Melanoma is the most deadly form of skin cancer. It can spread to other parts of the body and causes over 9,000 deaths every year, according to the CDC. Melanoma can be caused by too much exposure to ultraviolet (UV) rays from sun or sources such as indoor tanning.
Without additional prevention efforts, melanoma will continue to increase in the next 15 years, according to the Centers for Disease Control and Prevention.
Darker-skinned people have relatively low risk of melanoma compared to Whites. Although the disease is uncommon in people of color, Black people and Hispanics are more often diagnosed with more advanced melanomas, and they often have higher mortality than Whites.
Researchers believe education could lead Black people to get skin checks from their doctors more regularly. They also hope better education will help health care providers spot potential skin cancers faster.
But individuals should empower themselves to learn what is—and isn’t—true about melanoma. Here are a few facts to clear up some common misconceptions about melanoma and skin cancer in general:
Misconception #1: People with darker skin don’t get melanoma.
Fact: While people with lighter skin and eye color are at higher risk of developing melanoma, anyone can get melanoma regardless of race or color. The lifetime risk of 1 in 1,000 for Black people, 1 in 167 for Hispanics, and 1 in 38 for Whites, according to the American Cancer Society. Research has shown that patients with skin of color are less likely than White patients to survive melanoma. Melanoma does not discriminate by age, race, or gender.
Misconception #2: Melanoma looks the same in all skin types.
Fact: On white skin, melanoma most commonly presents on the back or on the lower legs as a dark spot that is changing colors or growing. But people with pigmented skin get melanoma in different locations like the palms, the soles of the feet, the lips, and the fingernails. Reggae music legend Bob Marley, for example, had a type of melanoma that appeared first under the nail of his big toe where there’s less pigment.

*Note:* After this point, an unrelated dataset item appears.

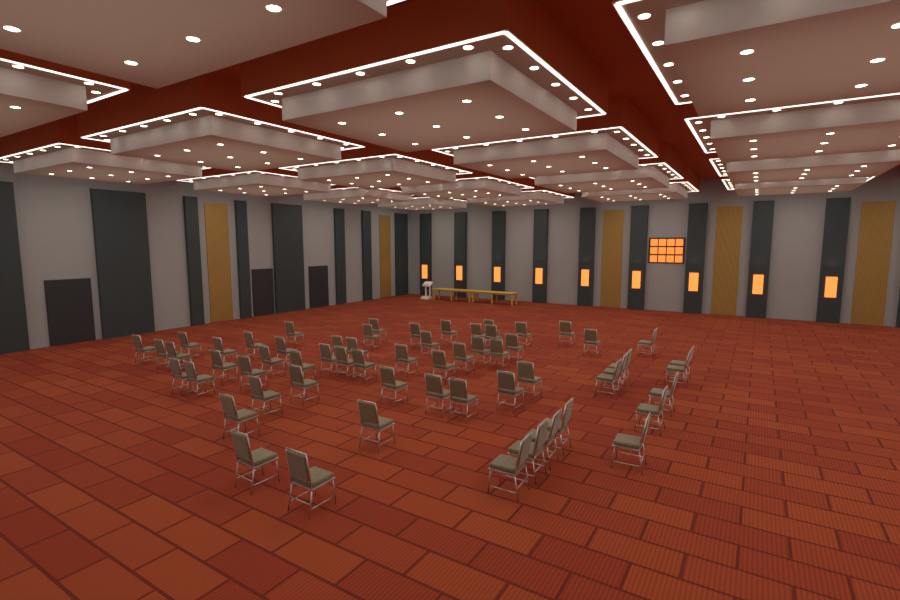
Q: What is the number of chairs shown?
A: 60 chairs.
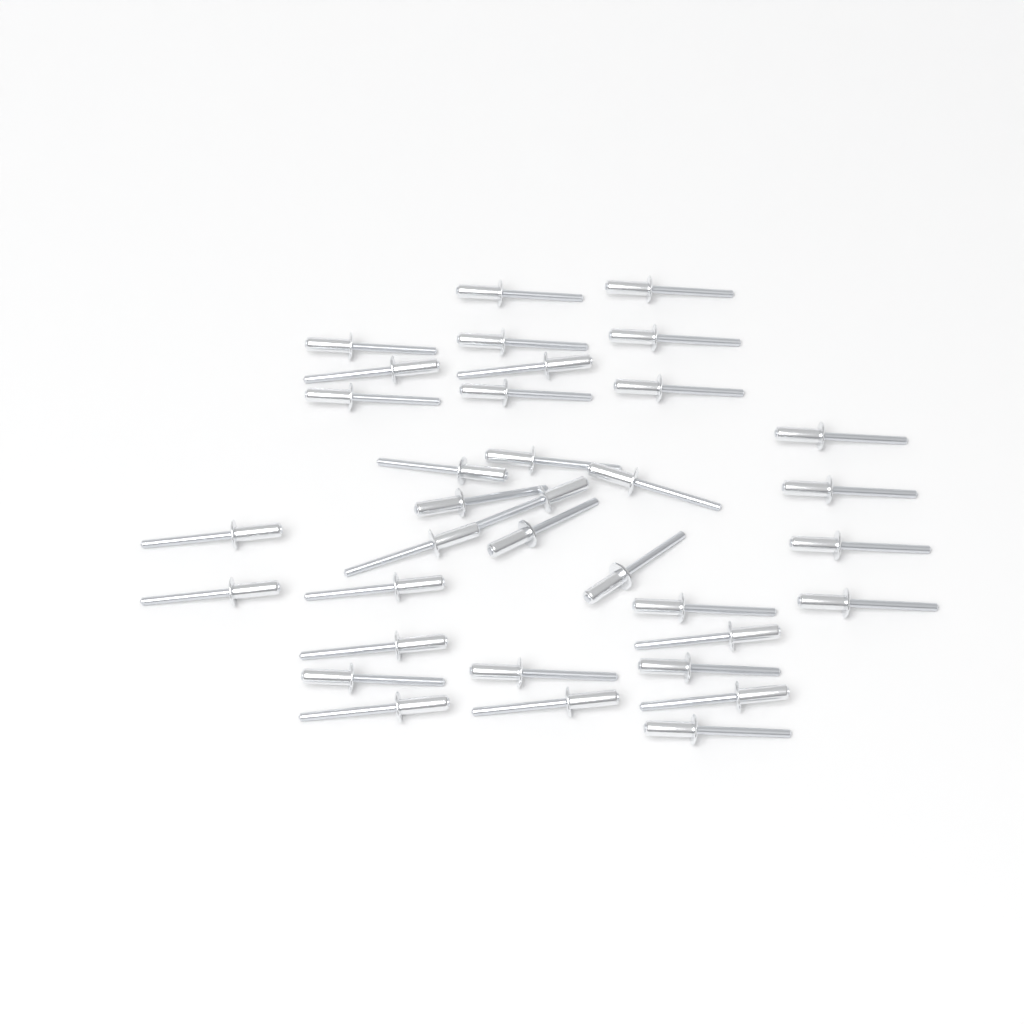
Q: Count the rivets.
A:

Misconception #3: You need chronic sun exposure for years to develop melanoma.
Fact: Nearly 90% of melanomas are thought to be caused by exposure to UV light and sunlight. Increasing intermittent sun exposure in childhood and during one’s lifetime is associated with an increased risk of melanoma. So even if a person doesn’t currently sunbathe, it only takes one blistering sunburn, especially at a young age, to double a person’s risk of developing melanoma
later in life. Experiencing five or more blistering sunburns between 15 and 20 increases one’s melanoma risk by 80%.

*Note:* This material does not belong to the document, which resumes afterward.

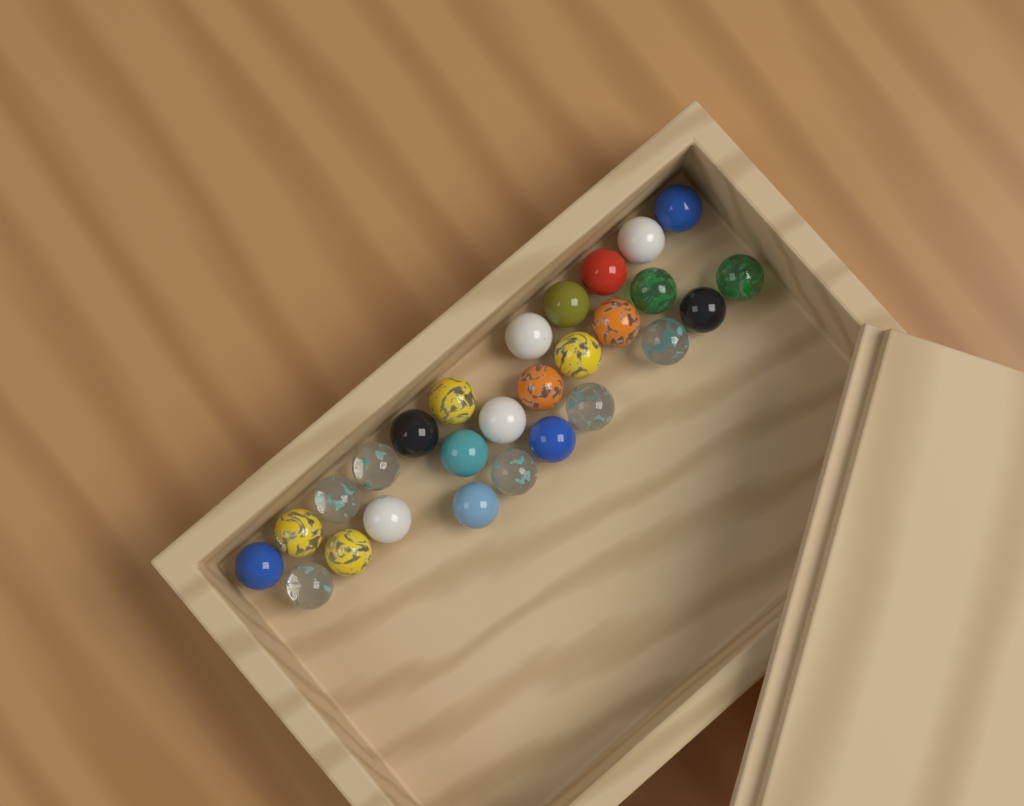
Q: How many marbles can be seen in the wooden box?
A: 27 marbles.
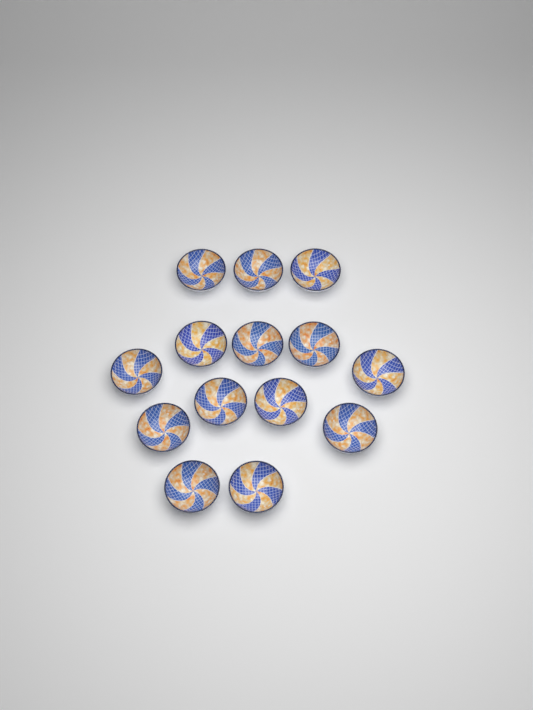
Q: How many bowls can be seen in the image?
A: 14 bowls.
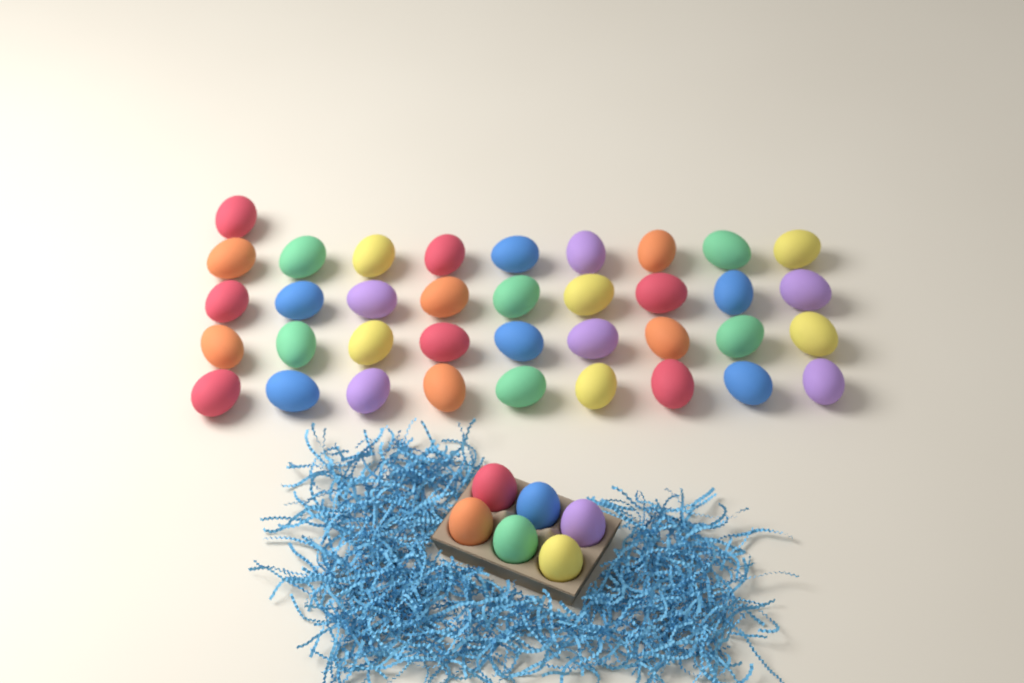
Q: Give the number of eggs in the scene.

Misconception #4: All you need is SPF 50 to keep you protected.
Fact: The SPF number is actually not as important as the amount of sunscreen, and how well and how often you put it on your body. SPF 30 absorbs 97% of the sun’s burning UV rays, while SPF 50 absorbs just slightly more—98%. So choose a broad-spectrum, water-resistant sunscreen with an SPF of at least 30. Also, avoid sun exposure as much as possible during the middle of the day between the hours of 10 am and 3 pm, when UV rays are at their strongest. Be sure to reapply frequently, especially if you’ve been swimming.

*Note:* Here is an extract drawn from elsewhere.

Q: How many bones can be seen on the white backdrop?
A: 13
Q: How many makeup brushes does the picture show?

Misconception #5: Black people don’t need regular screening for melanoma or any other skin cancers.
Fact: Everyone, regardless of skin color, should see a dermatologist regularly, depending on their family history and skin type. For people of color, some medical professionals recommend a baseline screening around age 20. If there are no concerns, have a follow-up appointment every 2-3 years. And any concerns should be brought to a dermatologist; general practitioners usually lack sufficient training to accurately determine what’s actually melanoma, and what is a benign growth or something that just looks like melanoma.
With melanoma projected to increase over time, researchers are working hard to develop more options, such as those being examined in Bristol Myers Squibb’s clinical research program.